Les autorités maliennes ont officiellement confié au ministère des Affaires religieuses le dossier du dialogue avec certains groupes jihadistes et ont ouvertement communiqué sur un sujet jusqu’alors tenu relativement confidentiel, à un moment délicat des relations avec la France.
La réalité de discussions entre les autorités et certains groupes jihadistes ne fait pas de doute pour les experts depuis longtemps, avant même que l’ancien président Ibrahim Boubacar Keïta, renversé en août 2020 par les militaires, ne reconnaisse en février 2020 l’existence de contacts.
Tout en se disant favorable au dialogue, la junte désormais au pouvoir à Bamako et le gouvernement de transition qu’elle a installée étaient jusqu’alors restés plutôt discrets sur la question. « Cela fait des années que le peuple malien appelle à des discussions avec ces groupes », disait récemment dans Jeune Afrique le Premier ministre Choguel Kokalla Maïga, « en Afghanistan, les Américains ont bien fini par discuter avec les talibans ».
Interrogé sur l’existence de négociations, notamment pour la libération d’otages, il répondait: « Bien sûr, nous continuons à travailler pour libérer les otages. Mais nous n’avons pas besoin de le hurler sur tous les toits ». Le ministère des Affaires religieuses a donné la semaine passée une tournure plus formelle à ce dialogue.
Dans un communiqué publié le 13 octobre et passé inaperçu jusqu’à des informations de RFI mardi, le ministre des Affaires religieuses, Mahamadou Koné, a indiqué que ses services avaient été chargés d’une « mission de bons offices en direction des groupes armés radicaux ». Lui-même a chargé le Haut conseil islamique du Mali (HCIM) de la mise en oeuvre « sur le terrain », lors d’une rencontre le 12 octobre.
Les pouvoirs publics fixeront « des lignes rouges à ne pas dépasser dans le cadre des négocations », a-t-il dit. « La mission de bons offices en direction des groupes armés radicaux a existé par le passé », dit le communiqué. Mais elle était « ancrée » au bureau du Premier ministre et déléguée à l’imam Mahmoud Dicko, à titre personnel bien qu’il ait présidé le Haut conseil islamique jusqu’en 2019, ajoute-t-il.
Le HCIM est une structure de dialogue avec les autorités regroupant des chefs et des organisations religieuses. « Depuis plusieurs mois, le Haut conseil islamique du Mali jouait le rôle confié à lui par les hautes autorités: engager le dialogue avec les groupes radicaux. Ce n’est pas nouveau », a dit à l’AFP le chef de cabinet du ministère, Dame Seck.

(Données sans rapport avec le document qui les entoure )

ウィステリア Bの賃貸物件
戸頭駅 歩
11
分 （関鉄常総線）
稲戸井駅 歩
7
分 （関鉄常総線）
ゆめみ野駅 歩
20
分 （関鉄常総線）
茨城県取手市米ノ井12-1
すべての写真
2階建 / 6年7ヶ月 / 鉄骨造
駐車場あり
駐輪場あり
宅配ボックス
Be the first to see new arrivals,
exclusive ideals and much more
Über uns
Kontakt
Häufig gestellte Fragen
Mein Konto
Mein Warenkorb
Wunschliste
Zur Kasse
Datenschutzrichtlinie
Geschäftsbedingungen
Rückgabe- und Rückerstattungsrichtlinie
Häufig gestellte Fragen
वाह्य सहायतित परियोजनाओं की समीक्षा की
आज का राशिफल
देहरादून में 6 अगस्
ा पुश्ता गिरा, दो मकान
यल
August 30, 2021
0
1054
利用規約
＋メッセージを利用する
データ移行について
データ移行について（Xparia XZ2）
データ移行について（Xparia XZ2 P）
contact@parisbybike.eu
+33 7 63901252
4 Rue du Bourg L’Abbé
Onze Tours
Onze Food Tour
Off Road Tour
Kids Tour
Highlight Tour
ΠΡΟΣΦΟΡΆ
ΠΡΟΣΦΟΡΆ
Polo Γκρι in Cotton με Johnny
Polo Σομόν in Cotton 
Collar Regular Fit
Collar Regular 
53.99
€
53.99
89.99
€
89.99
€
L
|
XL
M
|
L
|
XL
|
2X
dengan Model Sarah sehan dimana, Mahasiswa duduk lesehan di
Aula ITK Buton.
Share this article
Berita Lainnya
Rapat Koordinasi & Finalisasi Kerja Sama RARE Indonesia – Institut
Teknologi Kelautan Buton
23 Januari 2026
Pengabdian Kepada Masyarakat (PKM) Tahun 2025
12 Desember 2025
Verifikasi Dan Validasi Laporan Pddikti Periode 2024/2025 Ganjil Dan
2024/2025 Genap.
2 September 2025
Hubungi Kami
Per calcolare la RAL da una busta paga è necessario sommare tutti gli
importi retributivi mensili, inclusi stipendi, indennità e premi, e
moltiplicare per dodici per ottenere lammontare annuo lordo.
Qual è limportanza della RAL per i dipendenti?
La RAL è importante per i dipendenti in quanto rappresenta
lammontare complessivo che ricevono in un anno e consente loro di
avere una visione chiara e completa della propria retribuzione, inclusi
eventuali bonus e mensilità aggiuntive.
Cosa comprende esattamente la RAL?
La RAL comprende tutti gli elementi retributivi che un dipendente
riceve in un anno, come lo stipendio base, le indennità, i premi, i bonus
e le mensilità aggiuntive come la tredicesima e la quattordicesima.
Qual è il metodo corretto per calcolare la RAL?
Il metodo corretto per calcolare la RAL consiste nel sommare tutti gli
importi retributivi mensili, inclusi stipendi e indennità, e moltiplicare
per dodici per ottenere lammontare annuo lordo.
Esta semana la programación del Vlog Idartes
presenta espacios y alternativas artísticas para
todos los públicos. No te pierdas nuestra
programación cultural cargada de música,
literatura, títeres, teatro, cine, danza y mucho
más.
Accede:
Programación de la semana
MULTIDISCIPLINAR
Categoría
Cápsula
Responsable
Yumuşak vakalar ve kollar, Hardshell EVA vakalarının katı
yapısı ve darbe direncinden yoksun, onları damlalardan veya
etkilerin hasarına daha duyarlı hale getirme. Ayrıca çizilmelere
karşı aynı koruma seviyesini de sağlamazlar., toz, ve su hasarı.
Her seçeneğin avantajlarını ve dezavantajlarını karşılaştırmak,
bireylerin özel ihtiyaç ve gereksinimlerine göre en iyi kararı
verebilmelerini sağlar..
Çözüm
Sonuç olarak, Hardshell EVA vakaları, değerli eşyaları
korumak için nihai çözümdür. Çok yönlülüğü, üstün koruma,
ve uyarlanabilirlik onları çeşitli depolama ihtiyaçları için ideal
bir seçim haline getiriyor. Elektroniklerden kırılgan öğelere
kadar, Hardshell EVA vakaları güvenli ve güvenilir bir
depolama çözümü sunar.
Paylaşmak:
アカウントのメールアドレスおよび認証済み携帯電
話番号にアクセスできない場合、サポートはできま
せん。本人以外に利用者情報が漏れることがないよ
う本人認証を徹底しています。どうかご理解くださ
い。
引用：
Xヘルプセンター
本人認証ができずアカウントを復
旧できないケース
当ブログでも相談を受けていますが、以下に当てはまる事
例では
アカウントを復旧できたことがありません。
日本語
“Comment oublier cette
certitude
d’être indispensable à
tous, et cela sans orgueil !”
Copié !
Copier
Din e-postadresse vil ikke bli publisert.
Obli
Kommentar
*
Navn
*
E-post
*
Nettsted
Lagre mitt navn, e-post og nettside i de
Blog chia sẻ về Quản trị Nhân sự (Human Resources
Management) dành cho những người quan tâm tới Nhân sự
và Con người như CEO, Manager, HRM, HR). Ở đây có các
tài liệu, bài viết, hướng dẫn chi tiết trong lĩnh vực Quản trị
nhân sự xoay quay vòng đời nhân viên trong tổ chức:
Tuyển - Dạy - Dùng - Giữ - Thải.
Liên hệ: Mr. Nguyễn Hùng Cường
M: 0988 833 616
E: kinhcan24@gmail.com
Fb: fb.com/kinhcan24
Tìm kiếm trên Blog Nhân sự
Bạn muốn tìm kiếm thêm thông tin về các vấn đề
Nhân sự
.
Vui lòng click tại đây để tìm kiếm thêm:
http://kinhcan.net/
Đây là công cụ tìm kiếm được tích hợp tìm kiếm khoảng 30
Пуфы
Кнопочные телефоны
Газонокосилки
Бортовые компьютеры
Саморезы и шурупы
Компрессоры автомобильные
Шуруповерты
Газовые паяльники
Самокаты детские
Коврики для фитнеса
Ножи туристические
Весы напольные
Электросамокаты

Ce qui l’est, c’est qu' »administrativement il est clair désormais que c’est notre ministère qui a le dossier en main et qui suit de près la démarche du Haut conseil islamique », a-t-il dit. « Désormais, toutes les missions de bons offices vont être formalisées », dit le communiqué du ministère, qui a aussi rapporté sur Facebook la rencontre avec le HCIM.
Un dialogue avec les jihadistes a jusqu’alors paru devoir concerner principalement les deux chefs jihadistes Amadou Koufa et Iyad Ag Ghaly et leurs groupes affiliés à Al-Qaïda, et non pas l’organisation Etat islamique. La France, principal allié du Mali, a toujours refusé ce dialogue. Les relations entre Bamako et Paris traversent leur plus grave crise depuis le début de l’engagement français en 2013.
Le Premier ministre malien a dénoncé comme un « abandon en plein vol » la décision française de réduire ses effectifs au Sahel d’ici à 2023. Paris estime que le recours possible de Bamako à la société russe de mercenaires Wagner est incompatible avec la présence française. Répondant aux propos de l’ancien président Keïta sur l’ouverture d’un dialogue en 2020, Iyad Ag Ghaly dit y être disposé, mais l’avait conditionné à un départ préalable des soldats français. Il avait réaffirmé son attachement à la charia.